Many of the other delinquent fathers are addicts, alcoholics, disabled, mentally incapacitated, unemployed, or otherwise unable to pay pre-set child support amounts. But the largest number of all delinquents are those who simply don't exist.

Recently, the Florida Department of Revenue, the agency responsible for child support enforcement in that state, sent out 700,000 notices of allegedly delinquent fathers. The summonses demanded immediate payment or the recipient would be incarcerated.

Subsequently, officials acknowledged that probably 600,000 of those notices were sent to individuals who actually did not owe child support. One of those recipients, Daniel Wells, died eight years ago in a traffic accident, but the state still wanted him to cough up $160,000 in past due support! (About the same amount of money Florida wasted on postage for the notices.)

Nor is this an isolated case.

The General Accounting Office found in 1992 that as many as 14% of fathers who owe child support are dead. The report further stated that 66% of fathers who owe support "cannot afford to pay the amount ordered."

The easiest way, then, to increase the figures on child-support collections is simply for the government to make an accurate tally. Until this happens, it's impossible to discuss remedies for the child-support problem.

Once a serious discussion gets under way, one of the first items on the agenda should be the inherent unfairness in taking something away from people and then making them paying for it. Most fathers are deeply committed to their children, yet a 1991 Census Bureau study found that about half of fathers receive no court-ordered visitation. When fathers do receive visitation, almost 80% pay all of their child support on time and in full. When fathers receive joint custody, the child support compliance rate jumps to more than 90%.

Joint Custody is the cure to the child support problem and is the closest thing to a two-parent family that we can give a child. Unfortunately, more than 90% of litigated divorces result in an award of sole custody to the mother.

Even when fathers do receive court-ordered access to their children, their visitation attempts are often met with interference by the mothers.

Joan Berlin Kelley and Judith Wallerstein, in "Surviving the Break-Up" (Basic Books, 1990), found that almost half of all mothers see no value in the father's continued contact with his children following separation or divorce.

Sanford Braver, a University of Arizona psychologist, confirmed these figures and found that up to 40% of mothers interfere with the dad's relationship with his kids.

Given this documented connection between a father's access to his children and the payment of child support,·why does Washington seem intent on punishing the father? ·What about the mother who creates a climate encouraging non-compliance?

One way around this problem may be to make child support obligations more equitable. At the moment, child support is almost exclusively the burden of fathers. The federal Office of Income Security Policy found in 1991 that less than 30% of custodial fathers receive a child support award, whereas almost 80% of custodial mothers do.

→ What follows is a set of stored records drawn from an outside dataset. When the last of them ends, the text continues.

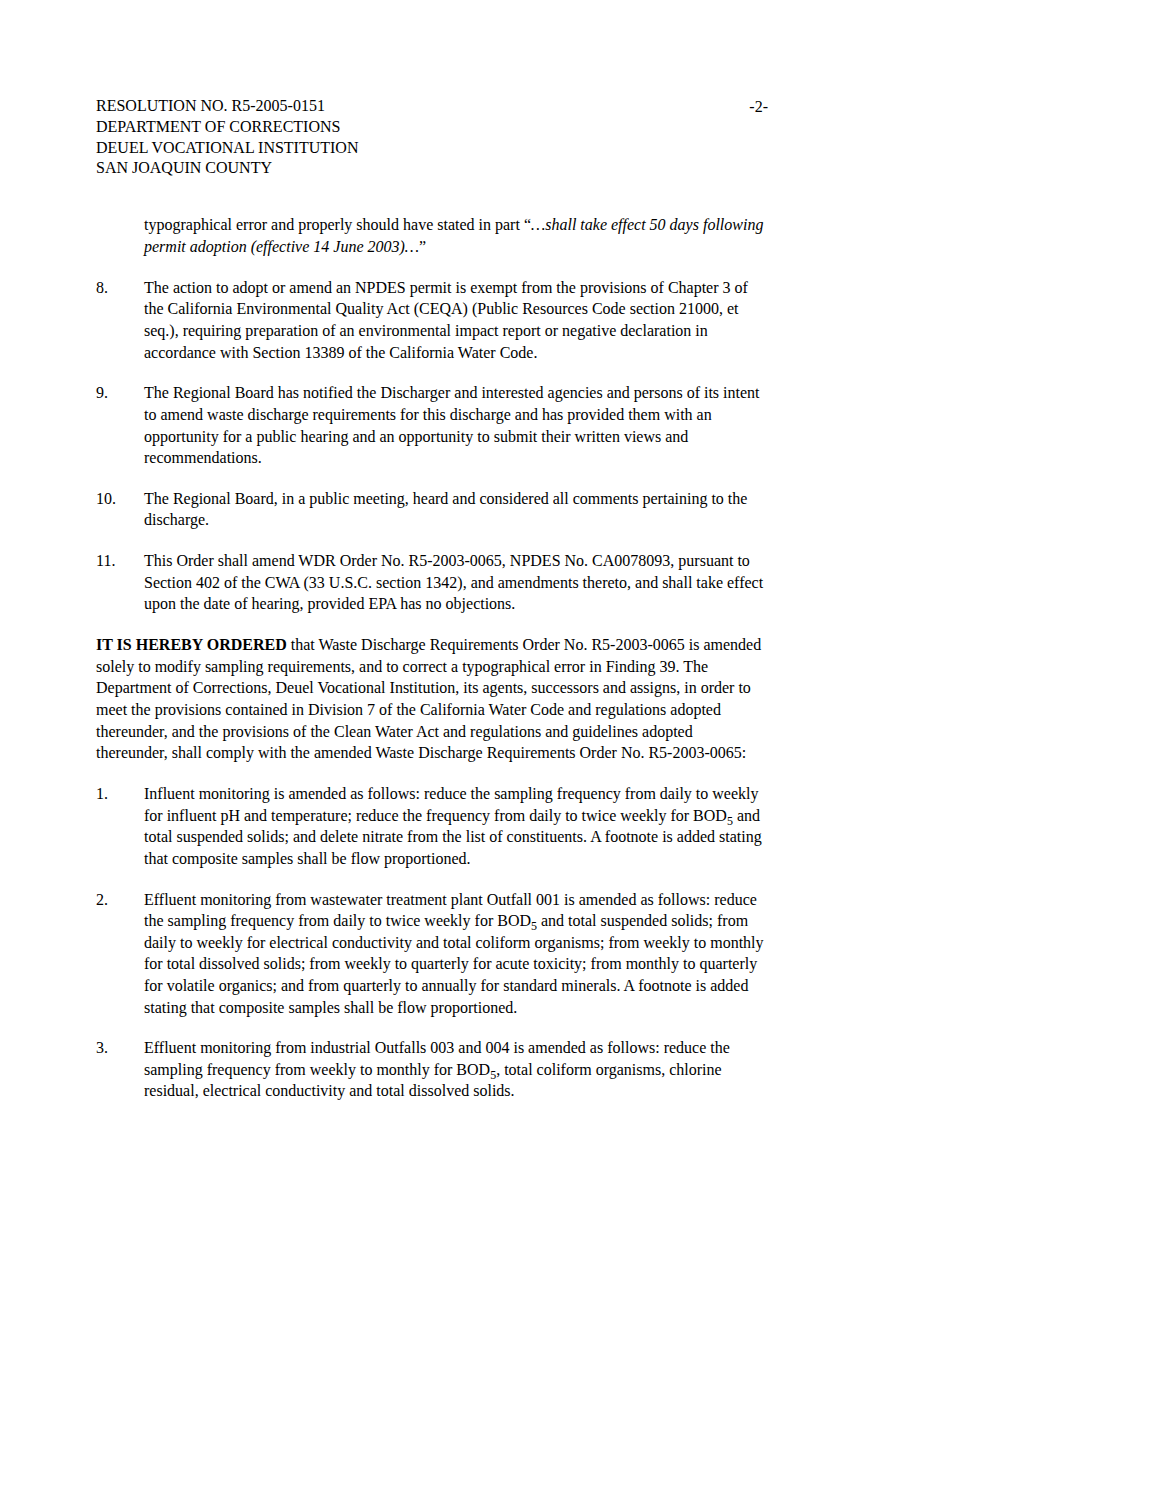-2-
Resolution No. R5-2005-0151
Department of Corrections
Deuel Vocational Institution
San Joaquin County
typographical error and properly should have stated in part “…shall take effect 50 days following permit adoption (effective 14 June 2003)…”
8. The action to adopt or amend an NPDES permit is exempt from the provisions of Chapter 3 of the California Environmental Quality Act (CEQA) (Public Resources Code section 21000, et seq.), requiring preparation of an environmental impact report or negative declaration in accordance with Section 13389 of the California Water Code.
9. The Regional Board has notified the Discharger and interested agencies and persons of its intent to amend waste discharge requirements for this discharge and has provided them with an opportunity for a public hearing and an opportunity to submit their written views and recommendations.
10. The Regional Board, in a public meeting, heard and considered all comments pertaining to the discharge.
11. This Order shall amend WDR Order No. R5-2003-0065, NPDES No. CA0078093, pursuant to Section 402 of the CWA (33 U.S.C. section 1342), and amendments thereto, and shall take effect upon the date of hearing, provided EPA has no objections.
IT IS HEREBY ORDERED that Waste Discharge Requirements Order No. R5-2003-0065 is amended solely to modify sampling requirements, and to correct a typographical error in Finding 39. The Department of Corrections, Deuel Vocational Institution, its agents, successors and assigns, in order to meet the provisions contained in Division 7 of the California Water Code and regulations adopted thereunder, and the provisions of the Clean Water Act and regulations and guidelines adopted thereunder, shall comply with the amended Waste Discharge Requirements Order No. R5-2003-0065:
1. Influent monitoring is amended as follows: reduce the sampling frequency from daily to weekly for influent pH and temperature; reduce the frequency from daily to twice weekly for BOD5 and total suspended solids; and delete nitrate from the list of constituents. A footnote is added stating that composite samples shall be flow proportioned.
2. Effluent monitoring from wastewater treatment plant Outfall 001 is amended as follows: reduce the sampling frequency from daily to twice weekly for BOD5 and total suspended solids; from daily to weekly for electrical conductivity and total coliform organisms; from weekly to monthly for total dissolved solids; from weekly to quarterly for acute toxicity; from monthly to quarterly for volatile organics; and from quarterly to annually for standard minerals. A footnote is added stating that composite samples shall be flow proportioned.
3. Effluent monitoring from industrial Outfalls 003 and 004 is amended as follows: reduce the sampling frequency from weekly to monthly for BOD5, total coliform organisms, chlorine residual, electrical conductivity and total dissolved solids.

Yet, about 47% of those mothers who are ordered to pay support totally default on their obligation. In the interest of fairness, if nothing else, policy makers should make an effort to collect child support from both delinquent fathers and mothers.

But of course the only real long-term answer is to support the two-parent family -- preferably in marriage and, if that doesn't work, through joint custody arrangements. We need to re-engage fathers in their children's lives. Draconian transfer-of-wealth schemes will continue to be as ineffective in the future as they have proved to be in the past, no matter how aggressively they are enforced.